Save money. We tend to take advantage of a regular paycheck, spending every nickel and dime. But what if you lived below your means for a few months? How much could you save? I saved enough money while working for a newspaper in Houston that I could afford to travel in Africa for six months and then take off a year-and-a-half to write my book. (Though I did make other sacrifices, like giving up my own place and living with my parents.) Yet after traveling frugally, I realized, once I was paycheck-less, that I probably could’ve saved twice as much. Getting out of debt and saving money is the absolute best thing you can do to help get yourself where you want to be. You’re far more likely to take your leap if you have a financial cushion to fall back on.
I love saving money as a strategy because it’s so cut and dry. To take some of these other steps, you have to know what you want. You have to know what job you want to learn the skills you’ll need for that job. You have to know what industry you want to work in to build your contacts in that industry (although generally building your network is always a good idea, too). But to save money, you don’t have to know exactly where you’re going. You just have to realize that it will be easier to get there if you have savings, and then figure out how to cultivate those savings, either by cutting back on spending or making more money. Saving money seems like it’s the most difficult step, but in many ways, it’s the easiest.
Buy time. Spend your evenings building your own business or doing pro-bono work to bolster your skills or network into a new industry. Everyone will tell you you’re working too much. Ignore them. While they’re watching television (the biggest time-waster ever), partying and sitting still in a job they don’t like, you’re setting yourself up for your next big thing. And when you’re Scheming, work doesn’t feel like work.
Build your portfolio. Building your skills is one thing, but having something to show for all your work is another. What can you produce on your own time that will showcase your skills for the job you want? This is another opportunity to take on a volunteer gig; the organization gets your awesome product, you build your portfolio, and no one ever knows you weren’t paid to do it.

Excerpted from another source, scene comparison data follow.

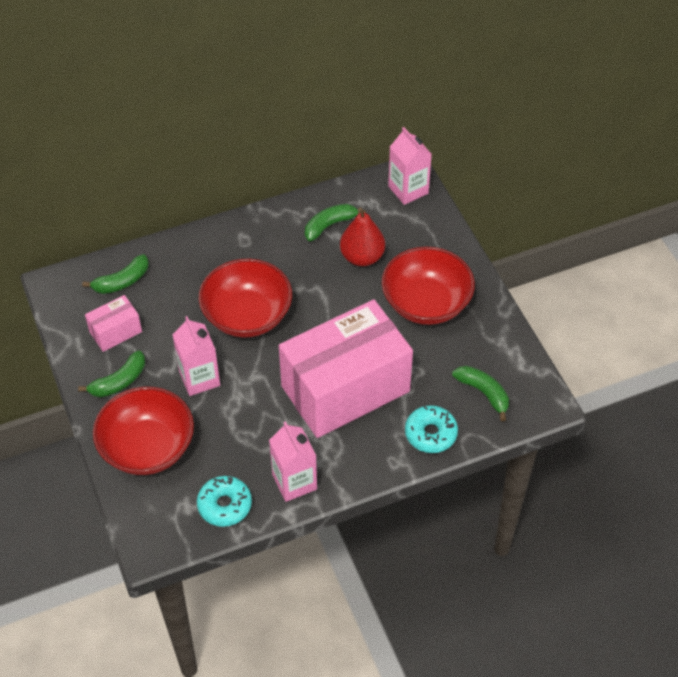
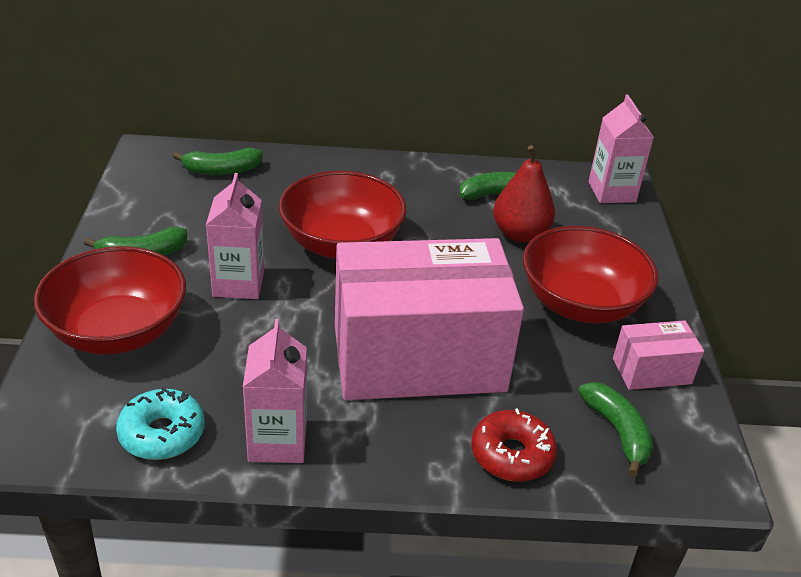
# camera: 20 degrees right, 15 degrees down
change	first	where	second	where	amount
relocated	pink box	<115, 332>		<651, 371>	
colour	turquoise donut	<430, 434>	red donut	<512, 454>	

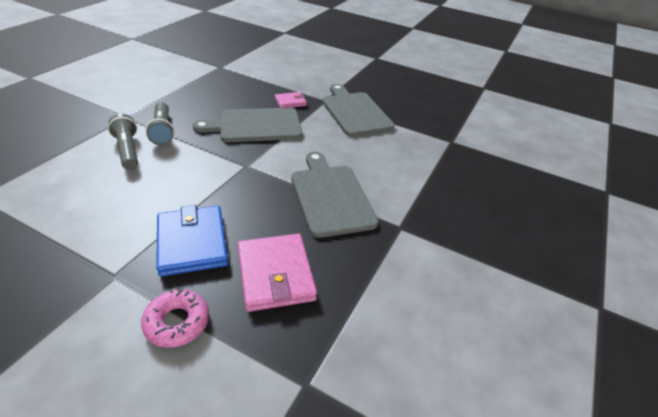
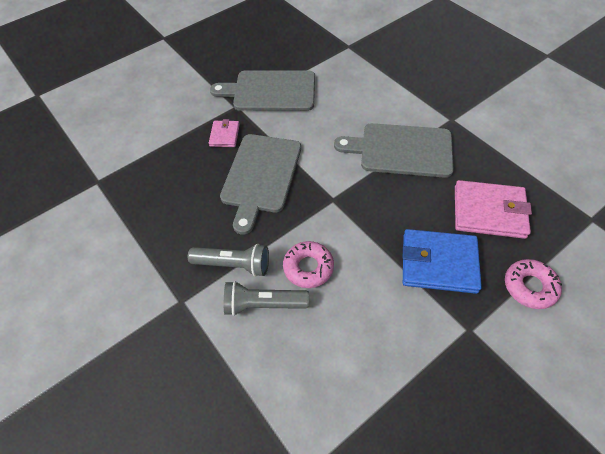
# camera: 60 degrees left, 15 degrees up
change	first	where	second	where	amount
appeared			pink donut	<308, 267>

Figure out what you want. Sometimes we stand still because we don’t know which direction we want to go in. Take this time to figure out what you want. Do that by trying different things, talking with people who work in professions you might be interested in and discovering what you’re good at. Here’s where you’ve got to make sure you’re taking action, because it’s so easy to think about what you want to do next. Do something to move toward a decision.
Keep your options open. Part of the reason I’m working so hard right now to succeed at a full-time job and build a side business and sell my book is because I don’t know which of those things I want to pursue in the future. When I have a family, I will not be able to do all three. But by doing all three now, I’m keeping my options open, and seeing which one best suits my lifestyle and interests. Doing all three is my way of Scheming.
When I was a kid, my dad always used to say, “We’re right where we want to be.” He used it both figuratively and literally; he said it when we really were where we wanted to be, and when we weren’t. I most remember him saying this when my softball team, which he coached, got seeded in tournaments to play against the toughest teams. “We’re right where we want to be,” he’d say. What he meant was, “This is gonna be a challenge, and we’re ready for it.”
Which is exactly how you should approach working a job you don’t like. If you’re using where you are at this very moment to get where you want to be, then you are right where you want to be. You’re on your way to something awesome.